Directions for this task
Print the entries exactly as they appear, and omit any images.
────
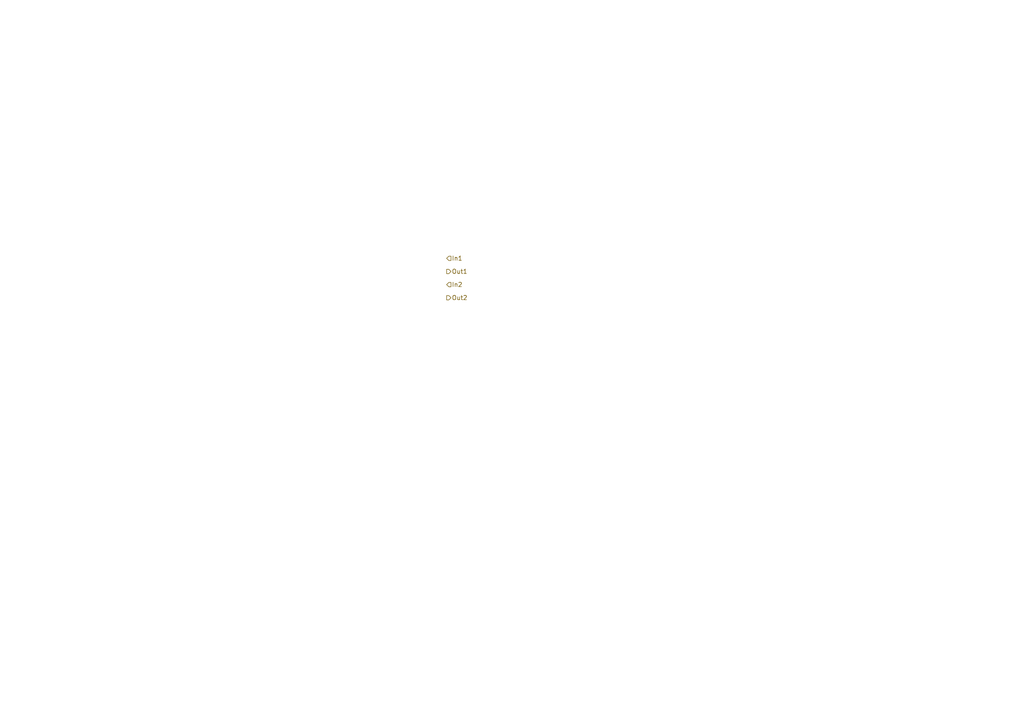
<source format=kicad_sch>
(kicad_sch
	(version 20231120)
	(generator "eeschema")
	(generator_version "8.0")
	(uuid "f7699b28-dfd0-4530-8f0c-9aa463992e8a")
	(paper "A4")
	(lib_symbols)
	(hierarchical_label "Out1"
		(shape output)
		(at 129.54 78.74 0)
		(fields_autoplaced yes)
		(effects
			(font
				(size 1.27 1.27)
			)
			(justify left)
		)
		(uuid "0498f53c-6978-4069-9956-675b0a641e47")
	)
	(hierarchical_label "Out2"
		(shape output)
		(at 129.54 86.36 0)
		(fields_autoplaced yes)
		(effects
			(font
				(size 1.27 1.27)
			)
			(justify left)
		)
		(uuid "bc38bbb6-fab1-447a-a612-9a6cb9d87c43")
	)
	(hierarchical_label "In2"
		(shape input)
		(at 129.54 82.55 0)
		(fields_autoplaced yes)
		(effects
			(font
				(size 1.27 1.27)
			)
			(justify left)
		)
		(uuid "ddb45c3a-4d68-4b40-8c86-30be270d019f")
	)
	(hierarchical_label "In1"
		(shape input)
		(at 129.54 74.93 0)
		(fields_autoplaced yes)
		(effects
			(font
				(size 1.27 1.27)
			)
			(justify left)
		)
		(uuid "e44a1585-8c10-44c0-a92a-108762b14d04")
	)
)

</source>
────
Response to the exercise
<source format=kicad_sch>
(kicad_sch
	(version 20231120)
	(generator "eeschema")
	(generator_version "8.0")
	(uuid "f7699b28-dfd0-4530-8f0c-9aa463992e8a")
	(paper "A4")
	(lib_symbols)
	(hierarchical_label "Out1"
		(shape output)
		(at 129.54 78.74 0)
		(fields_autoplaced yes)
		(effects
			(font
				(size 1.27 1.27)
			)
			(justify left)
		)
		(uuid "0498f53c-6978-4069-9956-675b0a641e47")
	)
	(hierarchical_label "Out2"
		(shape output)
		(at 129.54 86.36 0)
		(fields_autoplaced yes)
		(effects
			(font
				(size 1.27 1.27)
			)
			(justify left)
		)
		(uuid "bc38bbb6-fab1-447a-a612-9a6cb9d87c43")
	)
	(hierarchical_label "In2"
		(shape input)
		(at 129.54 82.55 0)
		(fields_autoplaced yes)
		(effects
			(font
				(size 1.27 1.27)
			)
			(justify left)
		)
		(uuid "ddb45c3a-4d68-4b40-8c86-30be270d019f")
	)
	(hierarchical_label "In1"
		(shape input)
		(at 129.54 74.93 0)
		(fields_autoplaced yes)
		(effects
			(font
				(size 1.27 1.27)
			)
			(justify left)
		)
		(uuid "e44a1585-8c10-44c0-a92a-108762b14d04")
	)
)

</source>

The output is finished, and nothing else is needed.